(Recorded data)
==================================================

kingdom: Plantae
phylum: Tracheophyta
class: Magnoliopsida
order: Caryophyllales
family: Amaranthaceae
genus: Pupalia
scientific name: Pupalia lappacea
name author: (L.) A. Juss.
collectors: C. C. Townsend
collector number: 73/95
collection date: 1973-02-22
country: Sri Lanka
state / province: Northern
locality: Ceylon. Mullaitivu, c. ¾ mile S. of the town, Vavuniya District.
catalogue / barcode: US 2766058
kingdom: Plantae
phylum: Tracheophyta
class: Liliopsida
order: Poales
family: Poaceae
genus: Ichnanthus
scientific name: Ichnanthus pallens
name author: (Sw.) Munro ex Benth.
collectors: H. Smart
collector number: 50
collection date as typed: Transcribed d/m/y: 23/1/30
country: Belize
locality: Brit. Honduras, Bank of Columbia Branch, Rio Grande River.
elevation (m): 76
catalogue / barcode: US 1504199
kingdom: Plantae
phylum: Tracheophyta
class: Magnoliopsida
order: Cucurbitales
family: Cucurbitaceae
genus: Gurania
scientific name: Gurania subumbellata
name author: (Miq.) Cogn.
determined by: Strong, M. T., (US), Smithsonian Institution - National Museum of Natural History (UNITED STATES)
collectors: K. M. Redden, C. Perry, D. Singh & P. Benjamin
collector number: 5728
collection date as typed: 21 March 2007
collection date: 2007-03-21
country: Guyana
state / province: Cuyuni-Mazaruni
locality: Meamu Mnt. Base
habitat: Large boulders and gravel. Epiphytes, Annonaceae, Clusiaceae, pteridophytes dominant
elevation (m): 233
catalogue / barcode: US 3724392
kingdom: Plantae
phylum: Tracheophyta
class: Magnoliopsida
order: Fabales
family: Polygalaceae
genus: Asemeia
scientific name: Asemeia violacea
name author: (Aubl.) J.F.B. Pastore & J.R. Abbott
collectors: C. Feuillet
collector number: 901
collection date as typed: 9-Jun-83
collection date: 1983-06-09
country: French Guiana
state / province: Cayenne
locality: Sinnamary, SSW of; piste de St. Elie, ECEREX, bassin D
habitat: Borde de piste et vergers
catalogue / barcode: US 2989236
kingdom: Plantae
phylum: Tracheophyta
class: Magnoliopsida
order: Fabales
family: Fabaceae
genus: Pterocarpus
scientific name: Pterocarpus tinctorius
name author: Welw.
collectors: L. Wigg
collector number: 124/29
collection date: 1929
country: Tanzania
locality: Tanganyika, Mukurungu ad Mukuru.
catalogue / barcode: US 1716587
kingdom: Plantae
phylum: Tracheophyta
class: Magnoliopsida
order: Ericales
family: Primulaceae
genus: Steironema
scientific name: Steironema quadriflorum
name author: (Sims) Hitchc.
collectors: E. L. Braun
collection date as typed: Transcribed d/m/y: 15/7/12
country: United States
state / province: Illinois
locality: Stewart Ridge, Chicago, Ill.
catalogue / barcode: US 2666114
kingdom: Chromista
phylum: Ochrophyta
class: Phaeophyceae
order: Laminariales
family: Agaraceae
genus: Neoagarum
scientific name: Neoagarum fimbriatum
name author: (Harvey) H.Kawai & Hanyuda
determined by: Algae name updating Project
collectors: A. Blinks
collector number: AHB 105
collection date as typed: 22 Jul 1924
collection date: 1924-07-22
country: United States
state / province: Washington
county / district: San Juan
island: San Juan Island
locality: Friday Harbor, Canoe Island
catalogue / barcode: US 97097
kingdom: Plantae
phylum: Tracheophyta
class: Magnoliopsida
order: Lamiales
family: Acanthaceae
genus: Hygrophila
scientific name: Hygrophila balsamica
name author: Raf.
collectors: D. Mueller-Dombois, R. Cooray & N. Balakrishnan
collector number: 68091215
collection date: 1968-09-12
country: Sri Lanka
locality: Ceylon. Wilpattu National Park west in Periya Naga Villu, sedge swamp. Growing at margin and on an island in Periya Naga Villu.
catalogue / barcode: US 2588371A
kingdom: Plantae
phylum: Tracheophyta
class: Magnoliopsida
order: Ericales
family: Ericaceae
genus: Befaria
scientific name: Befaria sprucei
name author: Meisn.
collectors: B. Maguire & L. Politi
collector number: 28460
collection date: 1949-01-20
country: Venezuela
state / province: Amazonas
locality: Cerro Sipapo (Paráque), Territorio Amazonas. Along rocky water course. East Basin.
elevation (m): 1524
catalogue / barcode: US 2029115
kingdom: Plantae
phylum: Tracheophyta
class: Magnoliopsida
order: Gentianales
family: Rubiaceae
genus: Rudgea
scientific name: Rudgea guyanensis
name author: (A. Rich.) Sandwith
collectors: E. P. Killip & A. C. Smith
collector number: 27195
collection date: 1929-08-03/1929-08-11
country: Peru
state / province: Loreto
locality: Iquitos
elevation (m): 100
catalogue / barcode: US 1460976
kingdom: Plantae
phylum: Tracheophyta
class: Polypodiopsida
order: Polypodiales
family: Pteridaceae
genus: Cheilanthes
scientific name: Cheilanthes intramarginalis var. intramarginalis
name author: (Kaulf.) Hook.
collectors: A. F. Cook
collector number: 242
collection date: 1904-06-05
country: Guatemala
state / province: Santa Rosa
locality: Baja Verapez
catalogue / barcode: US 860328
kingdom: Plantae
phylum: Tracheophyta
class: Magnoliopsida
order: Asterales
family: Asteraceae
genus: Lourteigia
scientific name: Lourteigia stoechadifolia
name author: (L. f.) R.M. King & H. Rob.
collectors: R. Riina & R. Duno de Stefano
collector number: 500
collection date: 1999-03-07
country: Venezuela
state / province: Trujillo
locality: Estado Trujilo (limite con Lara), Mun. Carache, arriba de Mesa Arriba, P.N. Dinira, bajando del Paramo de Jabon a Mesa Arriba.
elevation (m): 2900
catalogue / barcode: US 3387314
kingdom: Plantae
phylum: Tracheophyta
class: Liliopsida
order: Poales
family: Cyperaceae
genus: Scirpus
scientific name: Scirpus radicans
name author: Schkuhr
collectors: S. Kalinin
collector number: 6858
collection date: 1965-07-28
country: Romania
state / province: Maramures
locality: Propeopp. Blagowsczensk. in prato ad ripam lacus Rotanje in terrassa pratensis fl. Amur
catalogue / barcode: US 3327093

==================================================

Your goal:
Rewrite every row, swapping "catalogue / barcode" for "catalog number" and keeping everything else the same.

Exercise response:
kingdom: Plantae
phylum: Tracheophyta
class: Magnoliopsida
order: Caryophyllales
family: Amaranthaceae
genus: Pupalia
scientific name: Pupalia lappacea
name author: (L.) A. Juss.
collectors: C. C. Townsend
collector number: 73/95
collection date: 1973-02-22
country: Sri Lanka
state / province: Northern
locality: Ceylon. Mullaitivu, c. ¾ mile S. of the town, Vavuniya District.
catalog number: US 2766058
kingdom: Plantae
phylum: Tracheophyta
class: Liliopsida
order: Poales
family: Poaceae
genus: Ichnanthus
scientific name: Ichnanthus pallens
name author: (Sw.) Munro ex Benth.
collectors: H. Smart
collector number: 50
collection date as typed: Transcribed d/m/y: 23/1/30
country: Belize
locality: Brit. Honduras, Bank of Columbia Branch, Rio Grande River.
elevation (m): 76
catalog number: US 1504199
kingdom: Plantae
phylum: Tracheophyta
class: Magnoliopsida
order: Cucurbitales
family: Cucurbitaceae
genus: Gurania
scientific name: Gurania subumbellata
name author: (Miq.) Cogn.
determined by: Strong, M. T., (US), Smithsonian Institution - National Museum of Natural History (UNITED STATES)
collectors: K. M. Redden, C. Perry, D. Singh & P. Benjamin
collector number: 5728
collection date as typed: 21 March 2007
collection date: 2007-03-21
country: Guyana
state / province: Cuyuni-Mazaruni
locality: Meamu Mnt. Base
habitat: Large boulders and gravel. Epiphytes, Annonaceae, Clusiaceae, pteridophytes dominant
elevation (m): 233
catalog number: US 3724392
kingdom: Plantae
phylum: Tracheophyta
class: Magnoliopsida
order: Fabales
family: Polygalaceae
genus: Asemeia
scientific name: Asemeia violacea
name author: (Aubl.) J.F.B. Pastore & J.R. Abbott
collectors: C. Feuillet
collector number: 901
collection date as typed: 9-Jun-83
collection date: 1983-06-09
country: French Guiana
state / province: Cayenne
locality: Sinnamary, SSW of; piste de St. Elie, ECEREX, bassin D
habitat: Borde de piste et vergers
catalog number: US 2989236
kingdom: Plantae
phylum: Tracheophyta
class: Magnoliopsida
order: Fabales
family: Fabaceae
genus: Pterocarpus
scientific name: Pterocarpus tinctorius
name author: Welw.
collectors: L. Wigg
collector number: 124/29
collection date: 1929
country: Tanzania
locality: Tanganyika, Mukurungu ad Mukuru.
catalog number: US 1716587
kingdom: Plantae
phylum: Tracheophyta
class: Magnoliopsida
order: Ericales
family: Primulaceae
genus: Steironema
scientific name: Steironema quadriflorum
name author: (Sims) Hitchc.
collectors: E. L. Braun
collection date as typed: Transcribed d/m/y: 15/7/12
country: United States
state / province: Illinois
locality: Stewart Ridge, Chicago, Ill.
catalog number: US 2666114
kingdom: Chromista
phylum: Ochrophyta
class: Phaeophyceae
order: Laminariales
family: Agaraceae
genus: Neoagarum
scientific name: Neoagarum fimbriatum
name author: (Harvey) H.Kawai & Hanyuda
determined by: Algae name updating Project
collectors: A. Blinks
collector number: AHB 105
collection date as typed: 22 Jul 1924
collection date: 1924-07-22
country: United States
state / province: Washington
county / district: San Juan
island: San Juan Island
locality: Friday Harbor, Canoe Island
catalog number: US 97097
kingdom: Plantae
phylum: Tracheophyta
class: Magnoliopsida
order: Lamiales
family: Acanthaceae
genus: Hygrophila
scientific name: Hygrophila balsamica
name author: Raf.
collectors: D. Mueller-Dombois, R. Cooray & N. Balakrishnan
collector number: 68091215
collection date: 1968-09-12
country: Sri Lanka
locality: Ceylon. Wilpattu National Park west in Periya Naga Villu, sedge swamp. Growing at margin and on an island in Periya Naga Villu.
catalog number: US 2588371A
kingdom: Plantae
phylum: Tracheophyta
class: Magnoliopsida
order: Ericales
family: Ericaceae
genus: Befaria
scientific name: Befaria sprucei
name author: Meisn.
collectors: B. Maguire & L. Politi
collector number: 28460
collection date: 1949-01-20
country: Venezuela
state / province: Amazonas
locality: Cerro Sipapo (Paráque), Territorio Amazonas. Along rocky water course. East Basin.
elevation (m): 1524
catalog number: US 2029115
kingdom: Plantae
phylum: Tracheophyta
class: Magnoliopsida
order: Gentianales
family: Rubiaceae
genus: Rudgea
scientific name: Rudgea guyanensis
name author: (A. Rich.) Sandwith
collectors: E. P. Killip & A. C. Smith
collector number: 27195
collection date: 1929-08-03/1929-08-11
country: Peru
state / province: Loreto
locality: Iquitos
elevation (m): 100
catalog number: US 1460976
kingdom: Plantae
phylum: Tracheophyta
class: Polypodiopsida
order: Polypodiales
family: Pteridaceae
genus: Cheilanthes
scientific name: Cheilanthes intramarginalis var. intramarginalis
name author: (Kaulf.) Hook.
collectors: A. F. Cook
collector number: 242
collection date: 1904-06-05
country: Guatemala
state / province: Santa Rosa
locality: Baja Verapez
catalog number: US 860328
kingdom: Plantae
phylum: Tracheophyta
class: Magnoliopsida
order: Asterales
family: Asteraceae
genus: Lourteigia
scientific name: Lourteigia stoechadifolia
name author: (L. f.) R.M. King & H. Rob.
collectors: R. Riina & R. Duno de Stefano
collector number: 500
collection date: 1999-03-07
country: Venezuela
state / province: Trujillo
locality: Estado Trujilo (limite con Lara), Mun. Carache, arriba de Mesa Arriba, P.N. Dinira, bajando del Paramo de Jabon a Mesa Arriba.
elevation (m): 2900
catalog number: US 3387314
kingdom: Plantae
phylum: Tracheophyta
class: Liliopsida
order: Poales
family: Cyperaceae
genus: Scirpus
scientific name: Scirpus radicans
name author: Schkuhr
collectors: S. Kalinin
collector number: 6858
collection date: 1965-07-28
country: Romania
state / province: Maramures
locality: Propeopp. Blagowsczensk. in prato ad ripam lacus Rotanje in terrassa pratensis fl. Amur
catalog number: US 3327093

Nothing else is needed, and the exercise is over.